Selon Charles Guindon, directeur du développement au Chantier, il n'y a pas de crise. C'est plutôt «l'hostilité» de quelques personnes inquiètes devant «la période d'effervescence» actuelle. Tout au plus M. Guindon reconnaît-il qu'«il y a eu des périodes plus harmonieuses». «Le RISQ n'a jamais été autonome. C'est un apparenté du Chantier. Le Chantier en nomme l'assemblée générale et la majorité des membres du conseil d'administration. [...] Même l'avis juridique demandé le dit. Par contre, le Chantier n'a jamais précisé jusqu'à quel point il voulait influencer les règles, mais ça reste un apparenté du Chantier», affirme M. Guindon.

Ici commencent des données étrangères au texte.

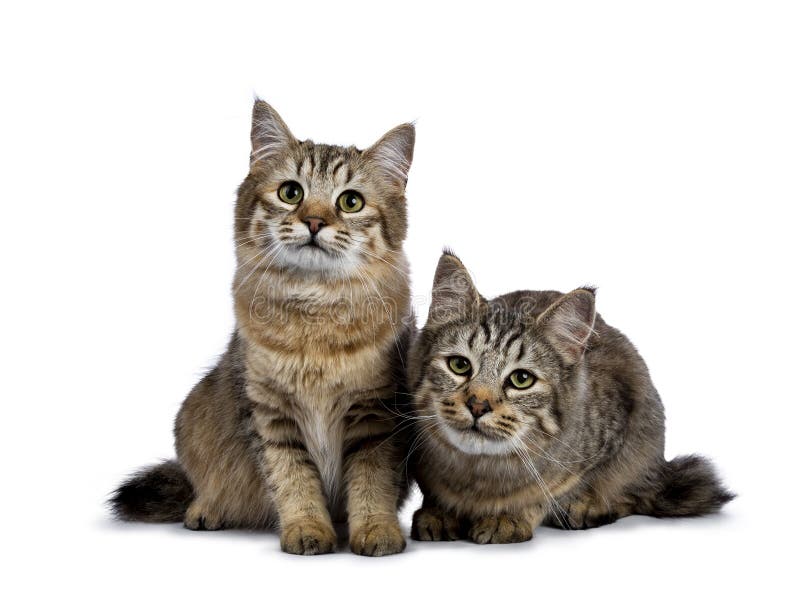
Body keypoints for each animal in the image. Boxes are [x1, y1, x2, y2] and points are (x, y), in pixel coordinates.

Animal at [111, 98, 418, 556]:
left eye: (350, 202)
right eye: (291, 193)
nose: (314, 222)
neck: (314, 314)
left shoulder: (375, 413)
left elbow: (371, 483)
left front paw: (375, 530)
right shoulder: (269, 414)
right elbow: (293, 480)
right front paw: (307, 529)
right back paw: (206, 509)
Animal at [410, 252, 736, 544]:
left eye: (521, 380)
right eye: (459, 365)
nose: (478, 405)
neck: (476, 473)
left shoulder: (613, 432)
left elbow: (548, 492)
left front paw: (510, 516)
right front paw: (439, 513)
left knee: (636, 494)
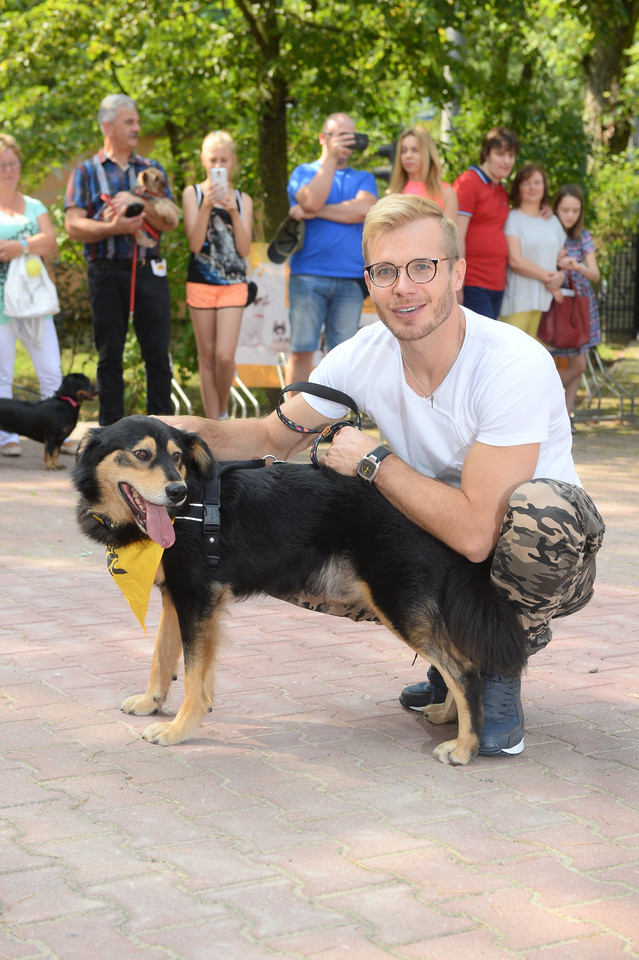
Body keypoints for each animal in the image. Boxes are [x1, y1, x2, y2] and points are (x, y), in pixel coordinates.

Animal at [72, 414, 528, 764]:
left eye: (178, 458)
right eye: (143, 454)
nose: (177, 491)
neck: (192, 511)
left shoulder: (197, 598)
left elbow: (193, 673)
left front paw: (180, 728)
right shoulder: (177, 595)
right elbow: (163, 657)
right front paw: (152, 703)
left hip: (395, 602)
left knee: (464, 669)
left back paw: (466, 747)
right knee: (464, 659)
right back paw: (449, 717)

Jointe en début de soirée à Vancouver, Nancy Neamtam explique que le RISQ appartient au Chantier, qui lui a jusqu'à maintenant laissé «beaucoup de marge de manoeuvre». «Il faut revoir et resserrer les choses. Nous sommes dans la gestion du changement», assure Mme Neamtam, qui voit plus un débat qu'une crise.
Pour ce qui est d'un présumé problème de gouverne, la p.-d.g. du Chantier fait le parallèle avec les fonds de travailleurs de la FTQ et de la CSN.

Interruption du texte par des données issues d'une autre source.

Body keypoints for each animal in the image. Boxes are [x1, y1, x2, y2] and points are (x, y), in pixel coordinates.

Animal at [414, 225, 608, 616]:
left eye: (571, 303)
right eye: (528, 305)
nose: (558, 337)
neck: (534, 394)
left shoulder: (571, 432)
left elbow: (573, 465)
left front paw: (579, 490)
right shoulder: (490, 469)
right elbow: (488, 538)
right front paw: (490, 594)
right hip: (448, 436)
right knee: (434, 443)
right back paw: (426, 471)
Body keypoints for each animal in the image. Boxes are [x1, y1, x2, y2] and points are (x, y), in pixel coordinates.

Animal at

Pour Hélène Simard, «le RISQ est une institution financière qui doit être protégée de l'ingérence politique». «Or le Chantier demeure un lieu de représentation et d'action politiques. Si on élimine la distance entre les deux, il pourrait y avoir un malaise», croit-elle.
En décembre dernier, la grogne envers Nancy Neamtam et ses intentions a entraîné le départ de la p.-d.g. du RISQ, Élise Tessier. Dans sa lettre de «départ forcé», Mme Tessier, qui expliquait que la situation heurtait ses valeurs démocratiques personnelles, soulevait le problème de convergence des intérêts. «Être le bras financier d'une organisation vouée à la promotion, au lobby et au développement d'un mouvement tel que celui porté par le Chantier peut paraître à court terme intéressant d'un point de vue politique mais peut engendrer des situations complexes, difficiles et tendancieuses sur d'autres points», écrivait Mme Tessier.
Au même moment, les employés du RISQ ont prévenu les administrateurs qu'ils se syndiquaient. Les motifs évoqués n'avaient rien à voir avec une amélioration des conditions de travail ou une réaction envers une direction abusive. «Le spectre de la fusion du RISQ au sein du Chantier de l'économie sociale est la principale raison. [...] Nous devons maintenir la mission du RISQ et préserver son autonomie de gestion», ont signifié par lettre les membres du nouveau syndicat. Jusqu'à récemment, les employés portaient un brassard noir pour contester ouvertement Mme Neamtam et le Chantier.
«Pendant ce temps-là, les 28 millions du gouvernement fédéral ne sont pas versés à des entreprises d'économie sociale», fait valoir Bruno Montour. Celui-ci, à l'instar de toutes les personnes jointes par Le Devoir et dont certaines ont requis l'anonymat, marche sur des oeufs dans ce dossier. Tous craignent les effets de la crise non seulement sur l'avenir du RISQ mais encore plus sur les projets d'économie sociale qui attendent de recevoir un financement.
Là encore, deux visions s'affrontent: celle, très montréalaise, du Chantier, qui s'appuie beaucoup sur la formule communautaire, et celle qu'on retrouve davantage en région, c'est-à-dire le modèle coopératif.
La bataille risque de se poursuivre au moins jusqu'en mai alors qu'une assemblée générale pourrait devoir trancher la question.